Last week one of my cow-orkers had his wife and daughter meet him at work for lunch. I ran into them in the cafeteria and said hi. His daughter is a little over a year old, and she promptly took her pacifier out of her mouth and handed it to me. He later told me he hadn’t seen her do that before. I joked that she thought I was talking to much and wanted to shut me up.
This is just the latest example of how little kids seem to love me. We have many friends with kids aged 5 or less. Two of them decided at one point that Debbi and I are their friends, but they allow their parents to socialize with us, too. Some other friends Debbi goes to visit every week, and I joined her a few weeks ago. The next week when Debbi was going over, apparently the younger child asked if “Uncle Michael” was coming too. And a few years ago whenever we’d fly back east to visit our families, we’d take a red-eye and I’d crash in late morning (since I can’t really sleep on planes), only to wake up covered in couch cushions courtesy of her nieces and nephew.

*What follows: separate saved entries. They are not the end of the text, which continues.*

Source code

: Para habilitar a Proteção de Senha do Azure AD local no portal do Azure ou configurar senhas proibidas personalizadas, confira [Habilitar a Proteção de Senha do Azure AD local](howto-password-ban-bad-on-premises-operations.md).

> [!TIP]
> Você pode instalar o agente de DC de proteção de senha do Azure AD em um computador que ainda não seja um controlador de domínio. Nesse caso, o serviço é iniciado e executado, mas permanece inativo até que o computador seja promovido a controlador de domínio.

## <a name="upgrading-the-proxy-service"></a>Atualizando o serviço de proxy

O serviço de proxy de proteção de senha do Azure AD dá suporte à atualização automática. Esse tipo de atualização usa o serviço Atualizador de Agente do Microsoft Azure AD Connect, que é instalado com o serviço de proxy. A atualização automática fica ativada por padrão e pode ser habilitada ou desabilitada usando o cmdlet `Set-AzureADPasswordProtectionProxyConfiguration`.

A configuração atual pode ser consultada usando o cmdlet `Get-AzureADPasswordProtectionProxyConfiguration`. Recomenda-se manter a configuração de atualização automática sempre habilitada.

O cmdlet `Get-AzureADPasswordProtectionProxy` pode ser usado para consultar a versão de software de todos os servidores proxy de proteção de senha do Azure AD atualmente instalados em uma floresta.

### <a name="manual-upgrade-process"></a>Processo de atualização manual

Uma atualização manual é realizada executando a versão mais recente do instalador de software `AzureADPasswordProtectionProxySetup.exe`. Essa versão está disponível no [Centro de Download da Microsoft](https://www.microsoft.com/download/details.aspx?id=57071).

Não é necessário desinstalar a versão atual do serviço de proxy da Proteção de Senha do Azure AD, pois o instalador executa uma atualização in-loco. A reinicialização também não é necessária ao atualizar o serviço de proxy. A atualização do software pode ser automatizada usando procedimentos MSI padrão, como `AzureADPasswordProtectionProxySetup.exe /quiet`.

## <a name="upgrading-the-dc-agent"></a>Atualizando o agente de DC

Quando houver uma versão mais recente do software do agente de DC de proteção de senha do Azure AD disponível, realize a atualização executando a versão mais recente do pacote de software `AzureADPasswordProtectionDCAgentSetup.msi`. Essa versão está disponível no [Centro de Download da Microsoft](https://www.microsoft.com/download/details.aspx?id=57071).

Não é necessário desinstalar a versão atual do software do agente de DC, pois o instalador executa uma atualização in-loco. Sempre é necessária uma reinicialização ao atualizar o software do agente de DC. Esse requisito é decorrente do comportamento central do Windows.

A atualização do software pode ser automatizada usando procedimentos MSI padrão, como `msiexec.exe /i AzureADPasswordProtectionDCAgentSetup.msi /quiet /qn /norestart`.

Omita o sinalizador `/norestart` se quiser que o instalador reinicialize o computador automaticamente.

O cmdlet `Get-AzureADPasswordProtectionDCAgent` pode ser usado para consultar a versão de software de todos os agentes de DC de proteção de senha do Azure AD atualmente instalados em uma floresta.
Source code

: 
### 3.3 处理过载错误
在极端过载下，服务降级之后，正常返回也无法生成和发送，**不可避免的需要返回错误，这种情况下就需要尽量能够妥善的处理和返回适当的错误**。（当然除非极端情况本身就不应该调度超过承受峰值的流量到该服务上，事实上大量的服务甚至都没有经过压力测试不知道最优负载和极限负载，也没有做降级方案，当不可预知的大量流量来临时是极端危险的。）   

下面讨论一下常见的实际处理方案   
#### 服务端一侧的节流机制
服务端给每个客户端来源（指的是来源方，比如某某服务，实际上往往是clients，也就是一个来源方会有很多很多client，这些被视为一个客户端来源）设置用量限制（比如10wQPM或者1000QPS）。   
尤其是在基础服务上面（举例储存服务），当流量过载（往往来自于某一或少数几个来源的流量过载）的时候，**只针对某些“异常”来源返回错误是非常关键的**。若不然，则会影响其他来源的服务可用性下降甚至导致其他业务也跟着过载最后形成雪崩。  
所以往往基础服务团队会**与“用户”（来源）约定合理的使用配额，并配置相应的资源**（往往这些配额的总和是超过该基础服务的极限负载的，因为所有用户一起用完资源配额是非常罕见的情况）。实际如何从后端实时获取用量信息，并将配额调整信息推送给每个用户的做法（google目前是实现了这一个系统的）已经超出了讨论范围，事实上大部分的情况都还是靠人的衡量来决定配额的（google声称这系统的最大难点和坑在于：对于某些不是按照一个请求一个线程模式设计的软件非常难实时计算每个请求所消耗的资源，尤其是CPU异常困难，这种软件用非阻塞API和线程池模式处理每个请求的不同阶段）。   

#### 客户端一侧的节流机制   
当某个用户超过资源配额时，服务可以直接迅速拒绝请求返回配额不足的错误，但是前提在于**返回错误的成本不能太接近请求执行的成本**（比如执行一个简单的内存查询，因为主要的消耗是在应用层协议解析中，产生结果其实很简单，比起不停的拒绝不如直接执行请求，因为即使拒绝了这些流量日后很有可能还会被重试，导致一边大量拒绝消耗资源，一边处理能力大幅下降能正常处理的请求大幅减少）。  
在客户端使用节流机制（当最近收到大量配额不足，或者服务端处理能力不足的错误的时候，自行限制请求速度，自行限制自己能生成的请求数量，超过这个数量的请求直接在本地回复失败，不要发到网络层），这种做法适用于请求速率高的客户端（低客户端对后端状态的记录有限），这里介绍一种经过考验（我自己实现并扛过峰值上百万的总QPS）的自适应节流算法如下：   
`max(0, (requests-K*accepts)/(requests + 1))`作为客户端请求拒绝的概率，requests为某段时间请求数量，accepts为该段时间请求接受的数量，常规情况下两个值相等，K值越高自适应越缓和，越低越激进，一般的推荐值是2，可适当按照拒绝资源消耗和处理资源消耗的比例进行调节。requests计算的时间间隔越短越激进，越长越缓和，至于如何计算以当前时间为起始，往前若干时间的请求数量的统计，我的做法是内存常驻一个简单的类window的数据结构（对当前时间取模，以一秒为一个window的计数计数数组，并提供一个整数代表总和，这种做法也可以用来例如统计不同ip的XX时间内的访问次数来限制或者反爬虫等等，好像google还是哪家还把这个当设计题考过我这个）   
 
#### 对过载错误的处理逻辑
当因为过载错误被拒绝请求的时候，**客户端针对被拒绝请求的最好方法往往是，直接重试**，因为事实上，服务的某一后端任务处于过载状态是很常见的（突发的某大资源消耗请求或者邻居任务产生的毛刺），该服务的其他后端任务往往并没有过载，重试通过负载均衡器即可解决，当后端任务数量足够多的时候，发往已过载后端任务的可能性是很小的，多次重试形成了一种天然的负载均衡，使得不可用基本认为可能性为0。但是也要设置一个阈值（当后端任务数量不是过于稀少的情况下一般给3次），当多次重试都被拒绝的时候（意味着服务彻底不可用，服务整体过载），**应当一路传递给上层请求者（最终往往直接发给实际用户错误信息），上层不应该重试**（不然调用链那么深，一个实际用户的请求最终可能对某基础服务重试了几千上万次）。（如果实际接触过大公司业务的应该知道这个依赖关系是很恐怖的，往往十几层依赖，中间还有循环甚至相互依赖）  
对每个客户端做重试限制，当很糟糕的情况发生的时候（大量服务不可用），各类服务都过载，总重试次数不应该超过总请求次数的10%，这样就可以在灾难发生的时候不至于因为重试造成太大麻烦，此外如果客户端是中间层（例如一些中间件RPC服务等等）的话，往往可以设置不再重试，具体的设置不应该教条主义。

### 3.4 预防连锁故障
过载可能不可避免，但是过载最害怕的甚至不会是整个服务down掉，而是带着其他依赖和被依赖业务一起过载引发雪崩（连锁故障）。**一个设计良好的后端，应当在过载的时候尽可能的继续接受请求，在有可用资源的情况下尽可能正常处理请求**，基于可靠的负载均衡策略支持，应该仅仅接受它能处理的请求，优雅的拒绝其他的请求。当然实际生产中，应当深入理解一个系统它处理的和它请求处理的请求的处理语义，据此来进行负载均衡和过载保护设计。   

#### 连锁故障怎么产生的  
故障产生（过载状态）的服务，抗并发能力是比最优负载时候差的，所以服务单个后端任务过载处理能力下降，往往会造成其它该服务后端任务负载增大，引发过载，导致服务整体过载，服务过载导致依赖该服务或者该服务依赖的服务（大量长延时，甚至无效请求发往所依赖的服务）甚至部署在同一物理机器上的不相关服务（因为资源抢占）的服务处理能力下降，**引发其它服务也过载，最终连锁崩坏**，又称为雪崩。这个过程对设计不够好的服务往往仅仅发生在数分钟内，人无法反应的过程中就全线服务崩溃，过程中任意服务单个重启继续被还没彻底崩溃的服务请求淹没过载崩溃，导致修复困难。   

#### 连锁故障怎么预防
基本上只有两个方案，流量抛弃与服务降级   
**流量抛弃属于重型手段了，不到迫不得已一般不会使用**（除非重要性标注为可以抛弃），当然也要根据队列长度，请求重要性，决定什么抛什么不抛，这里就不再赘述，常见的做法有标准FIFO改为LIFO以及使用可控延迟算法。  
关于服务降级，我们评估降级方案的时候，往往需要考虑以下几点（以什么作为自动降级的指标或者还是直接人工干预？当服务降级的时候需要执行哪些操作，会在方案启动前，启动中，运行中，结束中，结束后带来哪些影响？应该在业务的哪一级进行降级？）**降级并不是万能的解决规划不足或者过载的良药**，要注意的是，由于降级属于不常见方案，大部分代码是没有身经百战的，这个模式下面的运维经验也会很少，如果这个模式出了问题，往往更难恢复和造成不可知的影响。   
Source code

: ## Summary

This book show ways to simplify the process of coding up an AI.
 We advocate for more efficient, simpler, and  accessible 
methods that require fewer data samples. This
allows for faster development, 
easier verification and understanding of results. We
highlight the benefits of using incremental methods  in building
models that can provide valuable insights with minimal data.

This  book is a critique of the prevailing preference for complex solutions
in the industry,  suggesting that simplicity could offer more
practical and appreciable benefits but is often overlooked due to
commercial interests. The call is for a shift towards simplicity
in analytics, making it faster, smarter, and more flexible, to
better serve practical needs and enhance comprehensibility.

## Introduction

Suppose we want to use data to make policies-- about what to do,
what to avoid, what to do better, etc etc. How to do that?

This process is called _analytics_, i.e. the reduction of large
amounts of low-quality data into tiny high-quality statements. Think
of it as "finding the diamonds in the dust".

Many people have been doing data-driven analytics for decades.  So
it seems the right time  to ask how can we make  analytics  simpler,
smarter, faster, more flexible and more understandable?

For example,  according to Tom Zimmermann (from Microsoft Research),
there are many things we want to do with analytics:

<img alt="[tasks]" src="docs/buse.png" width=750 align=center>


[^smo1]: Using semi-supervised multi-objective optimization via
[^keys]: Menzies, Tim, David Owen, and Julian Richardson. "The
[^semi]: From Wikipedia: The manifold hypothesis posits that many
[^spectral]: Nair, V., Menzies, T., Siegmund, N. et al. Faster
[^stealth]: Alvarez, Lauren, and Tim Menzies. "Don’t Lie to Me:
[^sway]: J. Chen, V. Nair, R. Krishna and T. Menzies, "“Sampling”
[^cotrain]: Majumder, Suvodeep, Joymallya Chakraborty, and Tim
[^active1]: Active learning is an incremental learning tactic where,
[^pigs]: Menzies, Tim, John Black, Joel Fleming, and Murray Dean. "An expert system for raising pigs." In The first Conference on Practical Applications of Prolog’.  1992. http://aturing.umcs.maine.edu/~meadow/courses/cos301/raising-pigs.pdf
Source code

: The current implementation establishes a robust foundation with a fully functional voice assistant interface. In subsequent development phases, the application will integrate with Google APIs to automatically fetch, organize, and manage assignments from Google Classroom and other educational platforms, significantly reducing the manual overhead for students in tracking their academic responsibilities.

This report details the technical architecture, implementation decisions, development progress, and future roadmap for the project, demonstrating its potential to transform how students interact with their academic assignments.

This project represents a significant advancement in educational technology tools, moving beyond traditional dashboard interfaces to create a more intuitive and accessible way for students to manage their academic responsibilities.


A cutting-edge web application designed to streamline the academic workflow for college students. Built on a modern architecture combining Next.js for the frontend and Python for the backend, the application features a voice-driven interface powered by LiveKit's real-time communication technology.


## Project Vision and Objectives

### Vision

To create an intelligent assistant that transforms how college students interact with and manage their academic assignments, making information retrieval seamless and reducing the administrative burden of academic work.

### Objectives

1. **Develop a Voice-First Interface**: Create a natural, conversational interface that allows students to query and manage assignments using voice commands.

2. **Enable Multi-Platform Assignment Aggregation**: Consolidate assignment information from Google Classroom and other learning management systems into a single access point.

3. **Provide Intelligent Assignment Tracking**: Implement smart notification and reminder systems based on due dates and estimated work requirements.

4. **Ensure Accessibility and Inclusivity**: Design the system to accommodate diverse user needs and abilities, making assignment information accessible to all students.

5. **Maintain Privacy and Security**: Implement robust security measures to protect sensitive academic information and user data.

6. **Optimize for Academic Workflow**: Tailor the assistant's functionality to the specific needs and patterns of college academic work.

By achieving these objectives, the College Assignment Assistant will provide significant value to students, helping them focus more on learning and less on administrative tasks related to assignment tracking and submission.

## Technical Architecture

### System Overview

I’ve never really wanted kids, but I don’t dislike them (I think I feel compelled to say that because it seems many people perceive that people who don’t want kids also don’t like kids). I sometimes feel a little uneasy around them, like I’m going to say the wrong thing or accidentally hurt one of them. Debbi thinks kids like me because I’m willing to get down on the ground and play with them, or carry them around, or get chased by them. I bet the fact that I rarely fill the roll of the disciplinarian helps, too. (That is, I’m rarely the guy who has to say ‘no’, though I am sometimes the guy who tries to steer them away from things they shouldn’t be getting into.)
None of this really explains how a toddler can take one look at me and decide to share her pacifier with me, though!